REQUIRED ACTION>
Search the records for lines with the word "Leading" and copy each match.

Image and design file data:
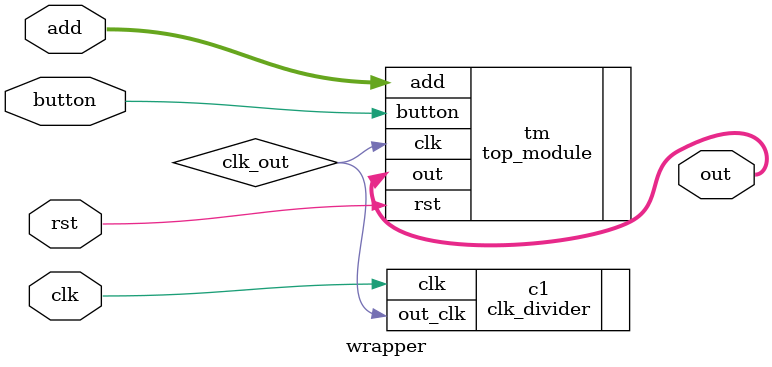
<source format=v>
`timescale 1ns / 1ps
module wrapper( input clk, input rst, input button, input [9:0] add, output [15:0] out
    );
	wire clk_out;
	clk_divider c1(.clk(clk), .out_clk(clk_out));
	top_module tm(.clk(clk_out), .rst(rst), .button(button), .add(add), .out(out));

endmodule

</source>
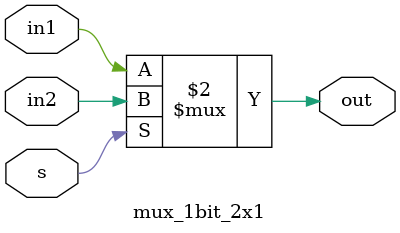
<source format=v>
module mux_1bit_2x1(input in1, in2, s, output out);

/*wire negative, w1, w2;
not n1(negative, s);

and and1(w1, in2, s);
and and2(w2, negative, in1);
or or1(out, w1, w2);

endmodule

module mux2x1(in1, in2, select, out);*/

    assign out = (s == 0) ? in1 : in2;
endmodule

</source>
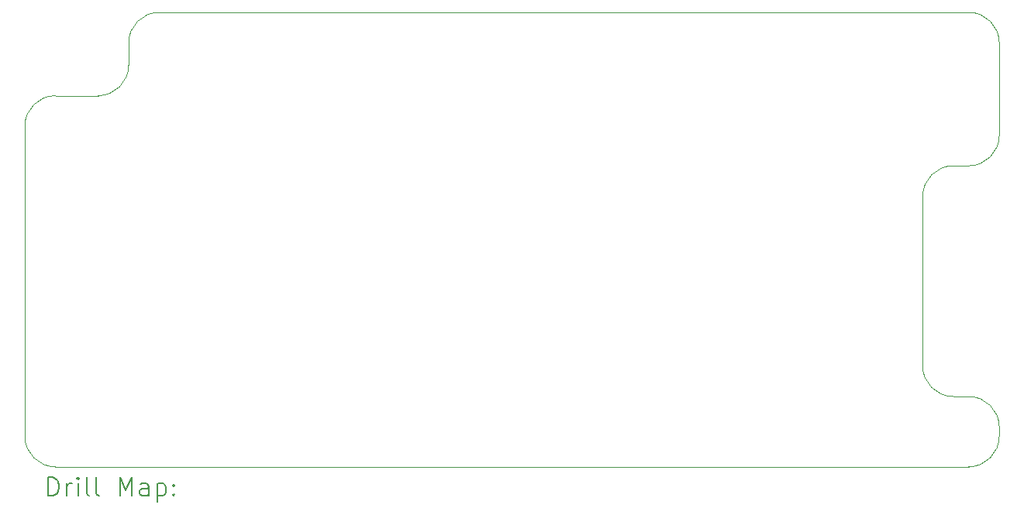
<source format=gbr>
%TF.GenerationSoftware,KiCad,Pcbnew,8.0.0-rc1*%
%TF.CreationDate,2025-03-27T12:12:59+03:00*%
%TF.ProjectId,GSM_CT_V1.0,47534d5f-4354-45f5-9631-2e302e6b6963,rev?*%
%TF.SameCoordinates,Original*%
%TF.FileFunction,Drillmap*%
%TF.FilePolarity,Positive*%
%FSLAX45Y45*%
G04 Gerber Fmt 4.5, Leading zero omitted, Abs format (unit mm)*
G04 Created by KiCad (PCBNEW 8.0.0-rc1) date 2025-03-27 12:12:59*
%MOMM*%
%LPD*%
G01*
G04 APERTURE LIST*
%ADD10C,0.100000*%
%ADD11C,0.200000*%
G04 APERTURE END LIST*
D10*
X7143000Y-7518970D02*
X7143000Y-7763998D01*
X16652000Y-11820998D02*
G75*
G02*
X16318000Y-12154000I-333490J489D01*
G01*
X16652000Y-7519969D02*
X16652000Y-8530510D01*
X16652000Y-8530510D02*
G75*
G02*
X16318510Y-8864000I-333490J0D01*
G01*
X6809000Y-8097000D02*
X6343000Y-8097000D01*
X16318998Y-7185969D02*
G75*
G02*
X16652001Y-7519969I-489J-333491D01*
G01*
X16318998Y-7185969D02*
X7477000Y-7185969D01*
X6009000Y-8430000D02*
G75*
G02*
X6343000Y-8097000I333490J-490D01*
G01*
X7143000Y-7518970D02*
G75*
G02*
X7477000Y-7185970I333490J-490D01*
G01*
X6342001Y-12154000D02*
X16318000Y-12154000D01*
X15815509Y-9197491D02*
G75*
G02*
X16149000Y-8864000I333491J1D01*
G01*
X6342001Y-12154000D02*
G75*
G02*
X6009000Y-11820000I489J333490D01*
G01*
X16652000Y-11719494D02*
X16652000Y-11820998D01*
X16148511Y-11386000D02*
X16318506Y-11386000D01*
X16148511Y-11386000D02*
G75*
G02*
X15815500Y-11052000I489J333500D01*
G01*
X15815509Y-11052000D02*
X15815509Y-9197491D01*
X7143000Y-7763998D02*
G75*
G02*
X6809000Y-8097000I-333490J489D01*
G01*
X6009000Y-8430000D02*
X6009000Y-11820000D01*
X16318506Y-11386000D02*
G75*
G02*
X16652000Y-11719494I4J-333490D01*
G01*
X16318510Y-8864000D02*
X16149000Y-8864000D01*
D11*
X6264776Y-12470484D02*
X6264776Y-12270484D01*
X6264776Y-12270484D02*
X6312395Y-12270484D01*
X6312395Y-12270484D02*
X6340967Y-12280008D01*
X6340967Y-12280008D02*
X6360014Y-12299055D01*
X6360014Y-12299055D02*
X6369538Y-12318103D01*
X6369538Y-12318103D02*
X6379062Y-12356198D01*
X6379062Y-12356198D02*
X6379062Y-12384770D01*
X6379062Y-12384770D02*
X6369538Y-12422865D01*
X6369538Y-12422865D02*
X6360014Y-12441913D01*
X6360014Y-12441913D02*
X6340967Y-12460960D01*
X6340967Y-12460960D02*
X6312395Y-12470484D01*
X6312395Y-12470484D02*
X6264776Y-12470484D01*
X6464776Y-12470484D02*
X6464776Y-12337151D01*
X6464776Y-12375246D02*
X6474300Y-12356198D01*
X6474300Y-12356198D02*
X6483824Y-12346674D01*
X6483824Y-12346674D02*
X6502872Y-12337151D01*
X6502872Y-12337151D02*
X6521919Y-12337151D01*
X6588586Y-12470484D02*
X6588586Y-12337151D01*
X6588586Y-12270484D02*
X6579062Y-12280008D01*
X6579062Y-12280008D02*
X6588586Y-12289532D01*
X6588586Y-12289532D02*
X6598110Y-12280008D01*
X6598110Y-12280008D02*
X6588586Y-12270484D01*
X6588586Y-12270484D02*
X6588586Y-12289532D01*
X6712395Y-12470484D02*
X6693348Y-12460960D01*
X6693348Y-12460960D02*
X6683824Y-12441913D01*
X6683824Y-12441913D02*
X6683824Y-12270484D01*
X6817157Y-12470484D02*
X6798110Y-12460960D01*
X6798110Y-12460960D02*
X6788586Y-12441913D01*
X6788586Y-12441913D02*
X6788586Y-12270484D01*
X7045729Y-12470484D02*
X7045729Y-12270484D01*
X7045729Y-12270484D02*
X7112395Y-12413341D01*
X7112395Y-12413341D02*
X7179062Y-12270484D01*
X7179062Y-12270484D02*
X7179062Y-12470484D01*
X7360014Y-12470484D02*
X7360014Y-12365722D01*
X7360014Y-12365722D02*
X7350491Y-12346674D01*
X7350491Y-12346674D02*
X7331443Y-12337151D01*
X7331443Y-12337151D02*
X7293348Y-12337151D01*
X7293348Y-12337151D02*
X7274300Y-12346674D01*
X7360014Y-12460960D02*
X7340967Y-12470484D01*
X7340967Y-12470484D02*
X7293348Y-12470484D01*
X7293348Y-12470484D02*
X7274300Y-12460960D01*
X7274300Y-12460960D02*
X7264776Y-12441913D01*
X7264776Y-12441913D02*
X7264776Y-12422865D01*
X7264776Y-12422865D02*
X7274300Y-12403817D01*
X7274300Y-12403817D02*
X7293348Y-12394294D01*
X7293348Y-12394294D02*
X7340967Y-12394294D01*
X7340967Y-12394294D02*
X7360014Y-12384770D01*
X7455253Y-12337151D02*
X7455253Y-12537151D01*
X7455253Y-12346674D02*
X7474300Y-12337151D01*
X7474300Y-12337151D02*
X7512395Y-12337151D01*
X7512395Y-12337151D02*
X7531443Y-12346674D01*
X7531443Y-12346674D02*
X7540967Y-12356198D01*
X7540967Y-12356198D02*
X7550491Y-12375246D01*
X7550491Y-12375246D02*
X7550491Y-12432389D01*
X7550491Y-12432389D02*
X7540967Y-12451436D01*
X7540967Y-12451436D02*
X7531443Y-12460960D01*
X7531443Y-12460960D02*
X7512395Y-12470484D01*
X7512395Y-12470484D02*
X7474300Y-12470484D01*
X7474300Y-12470484D02*
X7455253Y-12460960D01*
X7636205Y-12451436D02*
X7645729Y-12460960D01*
X7645729Y-12460960D02*
X7636205Y-12470484D01*
X7636205Y-12470484D02*
X7626681Y-12460960D01*
X7626681Y-12460960D02*
X7636205Y-12451436D01*
X7636205Y-12451436D02*
X7636205Y-12470484D01*
X7636205Y-12346674D02*
X7645729Y-12356198D01*
X7645729Y-12356198D02*
X7636205Y-12365722D01*
X7636205Y-12365722D02*
X7626681Y-12356198D01*
X7626681Y-12356198D02*
X7636205Y-12346674D01*
X7636205Y-12346674D02*
X7636205Y-12365722D01*
M02*

</source>
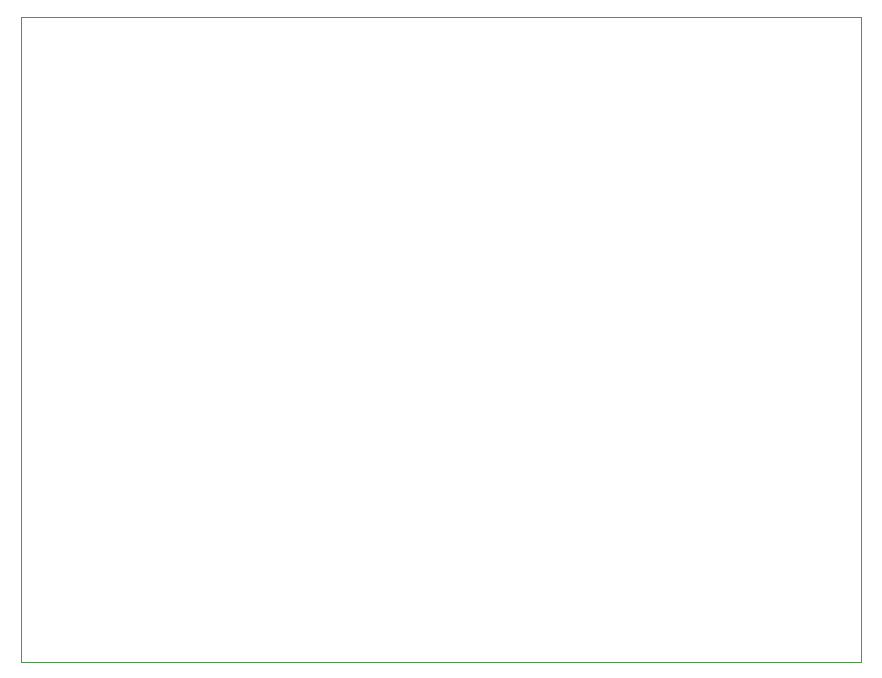
<source format=gm1>
%TF.GenerationSoftware,KiCad,Pcbnew,(5.1.9)-1*%
%TF.CreationDate,2022-05-29T14:43:03-04:00*%
%TF.ProjectId,mouse-jiggler,6d6f7573-652d-46a6-9967-676c65722e6b,rev?*%
%TF.SameCoordinates,Original*%
%TF.FileFunction,Profile,NP*%
%FSLAX46Y46*%
G04 Gerber Fmt 4.6, Leading zero omitted, Abs format (unit mm)*
G04 Created by KiCad (PCBNEW (5.1.9)-1) date 2022-05-29 14:43:03*
%MOMM*%
%LPD*%
G01*
G04 APERTURE LIST*
%TA.AperFunction,Profile*%
%ADD10C,0.050000*%
%TD*%
G04 APERTURE END LIST*
D10*
X111760000Y-125730000D02*
X111760000Y-71120000D01*
X182880000Y-125730000D02*
X111760000Y-125730000D01*
X182880000Y-71120000D02*
X182880000Y-125730000D01*
X111760000Y-71120000D02*
X182880000Y-71120000D01*
M02*

</source>
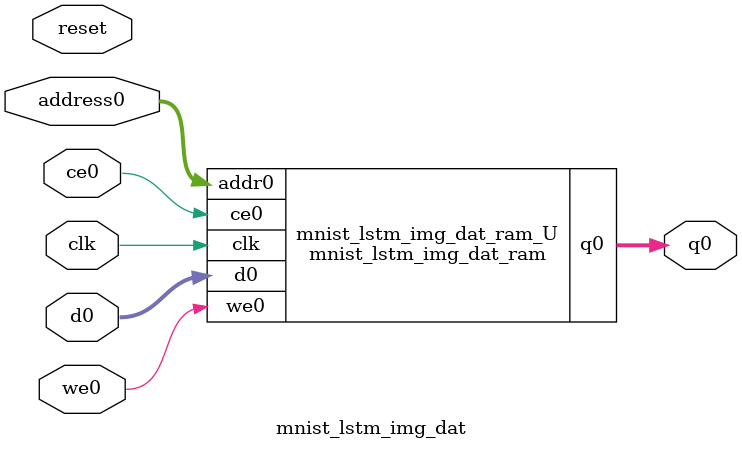
<source format=v>
`timescale 1 ns / 1 ps
module mnist_lstm_img_dat_ram (addr0, ce0, d0, we0, q0,  clk);

parameter DWIDTH = 32;
parameter AWIDTH = 10;
parameter MEM_SIZE = 784;

input[AWIDTH-1:0] addr0;
input ce0;
input[DWIDTH-1:0] d0;
input we0;
output reg[DWIDTH-1:0] q0;
input clk;

(* ram_style = "block" *)reg [DWIDTH-1:0] ram[0:MEM_SIZE-1];




always @(posedge clk)  
begin 
    if (ce0) begin
        if (we0) 
            ram[addr0] <= d0; 
        q0 <= ram[addr0];
    end
end


endmodule

`timescale 1 ns / 1 ps
module mnist_lstm_img_dat(
    reset,
    clk,
    address0,
    ce0,
    we0,
    d0,
    q0);

parameter DataWidth = 32'd32;
parameter AddressRange = 32'd784;
parameter AddressWidth = 32'd10;
input reset;
input clk;
input[AddressWidth - 1:0] address0;
input ce0;
input we0;
input[DataWidth - 1:0] d0;
output[DataWidth - 1:0] q0;



mnist_lstm_img_dat_ram mnist_lstm_img_dat_ram_U(
    .clk( clk ),
    .addr0( address0 ),
    .ce0( ce0 ),
    .we0( we0 ),
    .d0( d0 ),
    .q0( q0 ));

endmodule


</source>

RESPONSE AREA>
G04 Gerber Fmt 4.5, Leading zero omitted, Abs format (unit mm)*
G04 Gerber Fmt 4.6, Leading zero omitted, Abs format (unit mm)*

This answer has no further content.